On November 22, 2016, U.S. District Court Judge Amos Mazzant granted an Emergency Motion for Preliminary Injunction and thereby enjoined the Department of Labor from implementing and enforcing the Overtime Final Rule on December 1, 2016.  The case was heard in the United States District Court, Eastern District of Texas, Sherman Division (State of Nevada ET AL v. United States Department of Labor ET AL No: 4:16-CV-00731). The rule updated the standard salary level and provided a method to keep the salary level current to better effectuate Congress’s intent to exempt bona fide white collar workers from overtime protections.

Since 1940, the Department’s regulations have generally required each of three tests to be met for the FLSA’s executive, administrative, and professional (EAP) exemption to apply: (1) the employee must be paid a predetermined and fixed salary that is not subject to reduction because of variations in the quality or quantity of work performed (“salary basis test”); (2) the amount of salary paid must meet a minimum specified amount (“salary level test”); and (3) the employee’s job duties must primarily involve executive, administrative, or professional duties as defined by the regulations (“duties test”).  The Department has always recognized that the salary level test works in tandem with the duties tests to identify bona fide EAP employees.  The Department has updated the salary level requirements seven times since 1938.

At the request of 20 states, the federal District Court in Texas has issued a nationwide preliminary injunction blocking the U.S. Department of Labor’s rule increasing the minimum salary threshold for the “white collar” exemptions to overtime under the Fair Labor Standards Act (“FLSA”).  The Department of Labor rule requires that effective December 1, the minimum salary level for the exemption to apply would be increased from $455 per week ($23,660 per year) to $912 per week ($47,892 per year), and then automatically thereafter.   Our May 18, 2016 blog addressed this rule.

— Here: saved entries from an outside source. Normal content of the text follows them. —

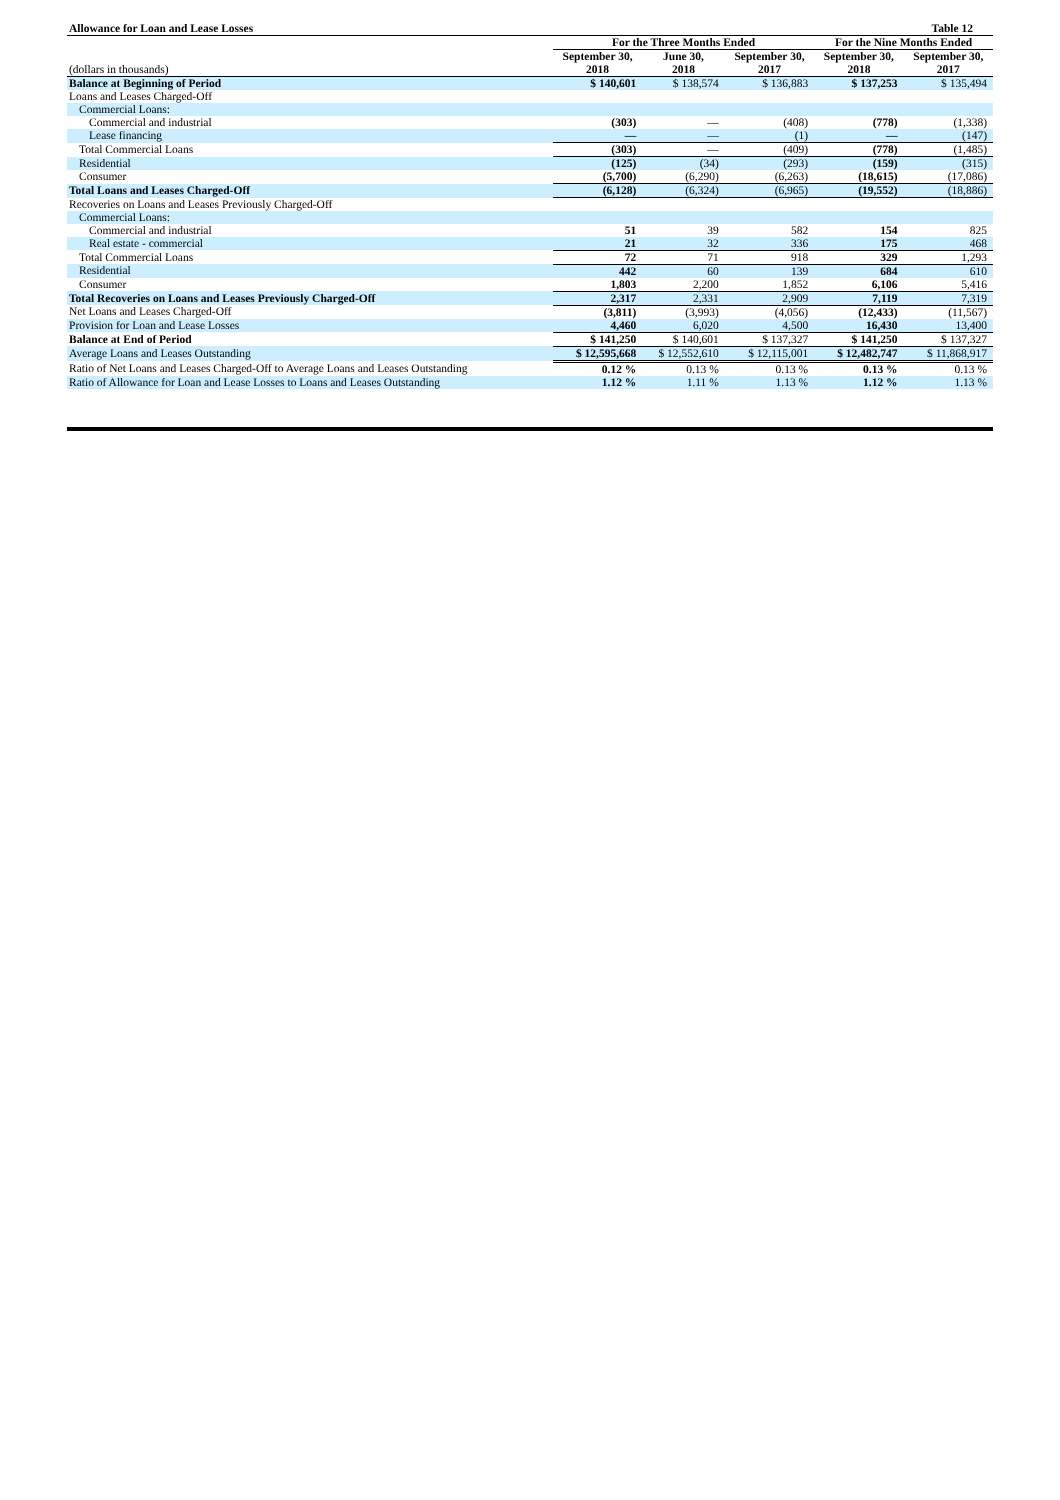| Allowance for Loan and Lease Losses | | | Table 12 | | |
| | For the Three Months Ended | | | For the Nine Months Ended | |
| | September 30, | June 30, | September 30, | September 30, | September 30, |
| (dollars in thousands) | 2018 | 2018 | 2017 | 2018 | 2017 |
| Balance at Beginning of Period | $ 140,601 | $ 138,574 | $ 136,883 | $ 137,253 | $ 135,494 |
| Loans and Leases Charged-Off | | | | | |
| Commercial Loans: | | | | | |
| Commercial and industrial | (303) | — | (408) | (778) | (1,338) |
| Lease financing | — | — | (1) | — | (147) |
| Total Commercial Loans | (303) | — | (409) | (778) | (1,485) |
| Residential | (125) | (34) | (293) | (159) | (315) |
| Consumer | (5,700) | (6,290) | (6,263) | (18,615) | (17,086) |
| Total Loans and Leases Charged-Off | (6,128) | (6,324) | (6,965) | (19,552) | (18,886) |
| Recoveries on Loans and Leases Previously Charged-Off | | | | | |
| Commercial Loans: | | | | | |
| Commercial and industrial | 51 | 39 | 582 | 154 | 825 |
| Real estate - commercial | 21 | 32 | 336 | 175 | 468 |
| Total Commercial Loans | 72 | 71 | 918 | 329 | 1,293 |
| Residential | 442 | 60 | 139 | 684 | 610 |
| Consumer | 1,803 | 2,200 | 1,852 | 6,106 | 5,416 |
| Total Recoveries on Loans and Leases Previously Charged-Off | 2,317 | 2,331 | 2,909 | 7,119 | 7,319 |
| Net Loans and Leases Charged-Off | (3,811) | (3,993) | (4,056) | (12,433) | (11,567) |
| Provision for Loan and Lease Losses | 4,460 | 6,020 | 4,500 | 16,430 | 13,400 |
| Balance at End of Period | $ 141,250 | $ 140,601 | $ 137,327 | $ 141,250 | $ 137,327 |
| Average Loans and Leases Outstanding | $ 12,595,668 | $ 12,552,610 | $ 12,115,001 | $ 12,482,747 | $ 11,868,917 |
| Ratio of Net Loans and Leases Charged-Off to Average Loans and Leases Outstanding | 0.12 % | 0.13 % | 0.13 % | 0.13 % | 0.13 % |
| Ratio of Allowance for Loan and Lease Losses to Loans and Leases Outstanding | 1.12 % | 1.11 % | 1.13 % | 1.12 % | 1.13 % |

In State of Nevada, et al. v. U.S. Department of Labor, et al. (4:16-CV-00731), the United States District Court for the Eastern District of Texas, concluded that the states had demonstrated a likelihood of success on the merits of the lawsuit, and that a failure to preliminarily block the rule would cause irreparable harm to the states (and, presumably, private employers).  The court credited the states’ arguments that the Department of Labor exceeded its authority in increasing the minimum salary threshold, because it disregarded the requirements of the “duties” test under the FLSA.  The court also took issue with the Department of Labor’s automatic updating mechanism to increase the minimum salary threshold, because it does not require public notice and comment.  The updating mechanism was intended to ensure that the minimum salary level would be linked to the 40th percentile of weekly earnings of full-time salaried employers in the country’s lowest wage region.

The court’s decision comes at a time when most employers have already addressed the increase in salary thresholds that were originally set to take effect in a few days.  Nevertheless, the future viability of the Department of Labor rule, particularly the automatic updating mechanism, remains in question.